> [Work to complete]: Whichever lines of the entries hold the word "выборов" should be identified and copied.

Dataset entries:
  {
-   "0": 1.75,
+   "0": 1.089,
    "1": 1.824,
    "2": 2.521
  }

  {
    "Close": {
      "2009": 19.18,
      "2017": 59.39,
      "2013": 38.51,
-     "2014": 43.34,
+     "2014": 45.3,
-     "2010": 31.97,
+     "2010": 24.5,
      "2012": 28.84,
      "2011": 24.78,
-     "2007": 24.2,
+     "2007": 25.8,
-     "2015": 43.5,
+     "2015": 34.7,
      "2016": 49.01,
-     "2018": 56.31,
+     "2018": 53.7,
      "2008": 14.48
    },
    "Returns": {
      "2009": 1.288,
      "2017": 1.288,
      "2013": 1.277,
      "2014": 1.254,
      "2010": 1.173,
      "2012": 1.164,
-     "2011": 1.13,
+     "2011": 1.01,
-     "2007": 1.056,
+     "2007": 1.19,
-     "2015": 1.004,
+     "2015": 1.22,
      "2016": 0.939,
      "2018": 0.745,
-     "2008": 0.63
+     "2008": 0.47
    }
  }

* * *

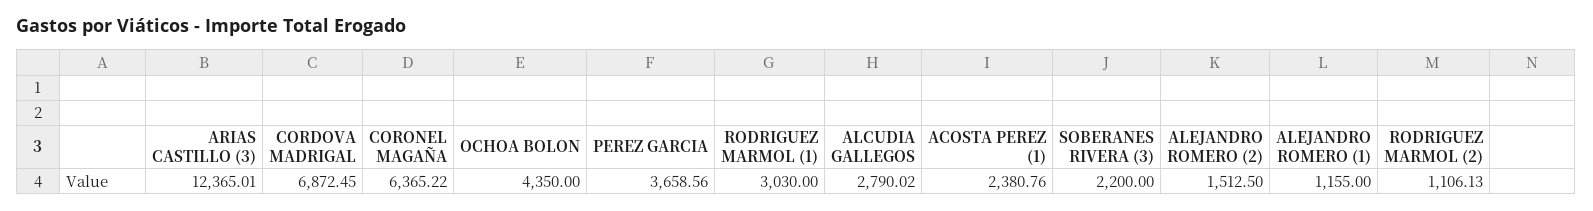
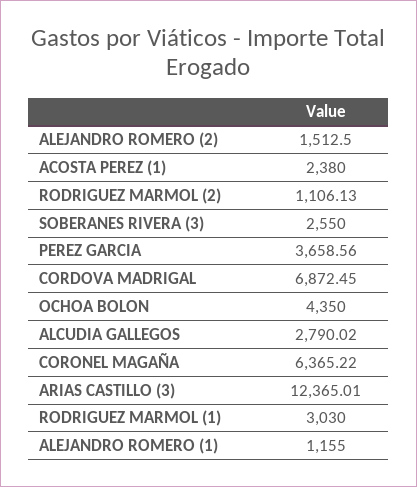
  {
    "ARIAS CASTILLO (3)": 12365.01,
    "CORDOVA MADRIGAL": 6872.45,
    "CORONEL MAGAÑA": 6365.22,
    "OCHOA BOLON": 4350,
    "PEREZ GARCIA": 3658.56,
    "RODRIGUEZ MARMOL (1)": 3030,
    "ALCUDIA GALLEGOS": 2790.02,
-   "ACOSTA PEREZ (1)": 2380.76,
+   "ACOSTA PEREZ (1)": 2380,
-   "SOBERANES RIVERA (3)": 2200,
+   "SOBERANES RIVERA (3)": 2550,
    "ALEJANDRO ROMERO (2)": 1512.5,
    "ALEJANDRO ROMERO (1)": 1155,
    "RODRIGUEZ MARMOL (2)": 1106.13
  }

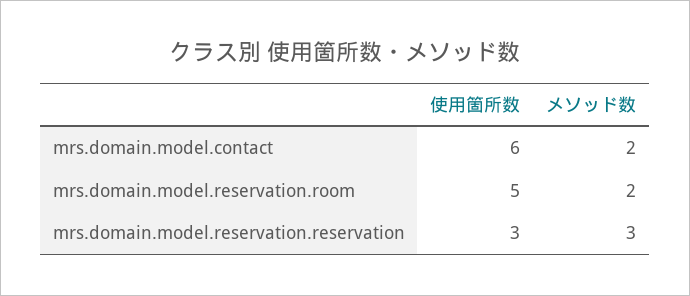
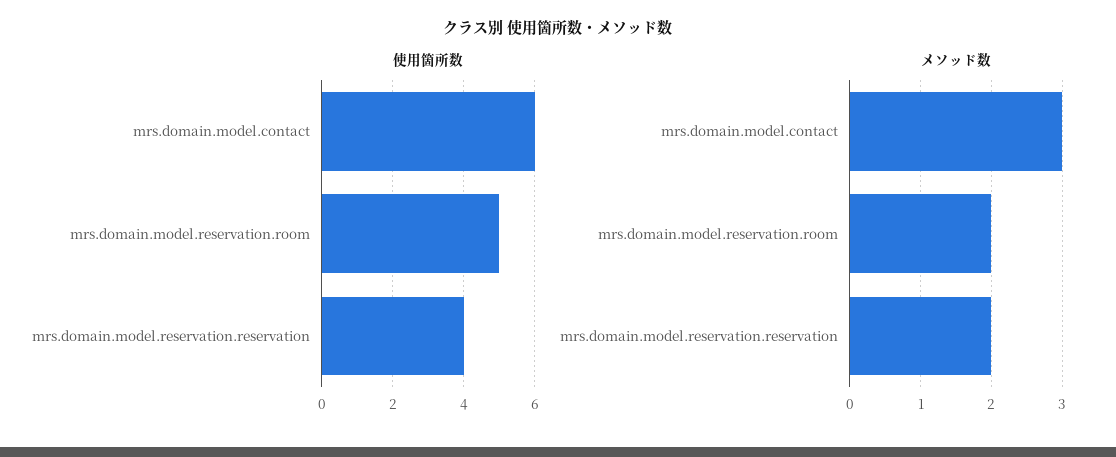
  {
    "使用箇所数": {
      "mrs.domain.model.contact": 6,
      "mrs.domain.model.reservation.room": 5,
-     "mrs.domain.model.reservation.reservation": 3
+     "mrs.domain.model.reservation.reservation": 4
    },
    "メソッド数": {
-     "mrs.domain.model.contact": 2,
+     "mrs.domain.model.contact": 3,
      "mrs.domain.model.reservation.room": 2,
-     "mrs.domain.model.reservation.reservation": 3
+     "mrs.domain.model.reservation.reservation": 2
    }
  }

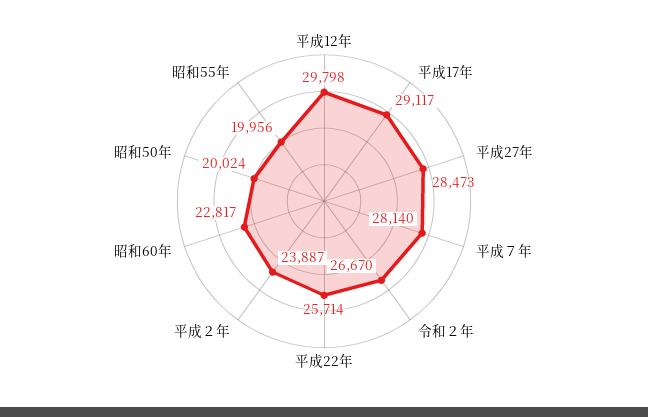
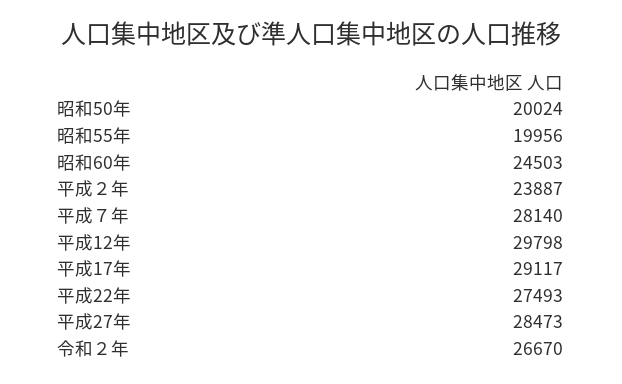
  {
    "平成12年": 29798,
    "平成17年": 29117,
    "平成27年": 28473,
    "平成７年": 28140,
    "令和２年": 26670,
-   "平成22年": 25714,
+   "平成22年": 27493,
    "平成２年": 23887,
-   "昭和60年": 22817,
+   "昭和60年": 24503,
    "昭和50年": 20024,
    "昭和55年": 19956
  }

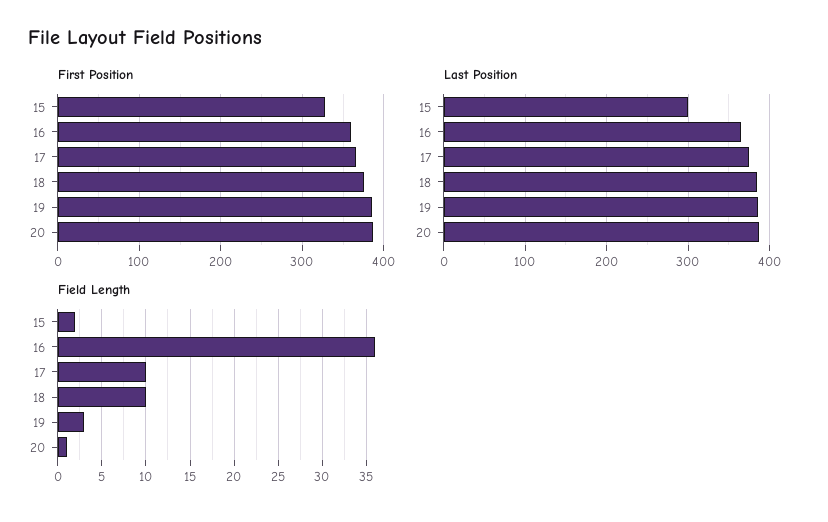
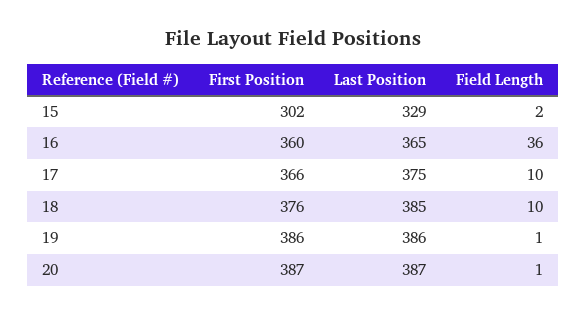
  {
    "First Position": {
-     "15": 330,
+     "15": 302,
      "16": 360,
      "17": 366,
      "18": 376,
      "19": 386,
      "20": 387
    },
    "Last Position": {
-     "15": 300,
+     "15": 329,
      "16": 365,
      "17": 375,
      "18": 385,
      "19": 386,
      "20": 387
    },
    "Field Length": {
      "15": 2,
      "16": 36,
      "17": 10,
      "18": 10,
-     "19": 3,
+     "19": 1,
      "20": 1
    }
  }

--

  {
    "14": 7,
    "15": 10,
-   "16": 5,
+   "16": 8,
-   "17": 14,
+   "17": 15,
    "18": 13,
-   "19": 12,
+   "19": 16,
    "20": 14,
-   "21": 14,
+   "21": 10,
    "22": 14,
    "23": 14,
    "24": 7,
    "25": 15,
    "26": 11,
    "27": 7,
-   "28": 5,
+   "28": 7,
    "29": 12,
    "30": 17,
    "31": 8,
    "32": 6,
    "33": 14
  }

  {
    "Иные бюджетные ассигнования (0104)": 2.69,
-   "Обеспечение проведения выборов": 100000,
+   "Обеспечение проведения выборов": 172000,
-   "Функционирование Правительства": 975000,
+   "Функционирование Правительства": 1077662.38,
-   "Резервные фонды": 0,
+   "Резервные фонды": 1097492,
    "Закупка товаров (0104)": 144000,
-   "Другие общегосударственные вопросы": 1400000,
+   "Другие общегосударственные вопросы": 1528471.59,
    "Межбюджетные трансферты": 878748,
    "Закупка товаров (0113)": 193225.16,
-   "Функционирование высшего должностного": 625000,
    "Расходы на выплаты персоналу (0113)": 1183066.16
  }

> [Solution to the problem]:
-   "Обеспечение проведения выборов": 100000,
+   "Обеспечение проведения выборов": 172000,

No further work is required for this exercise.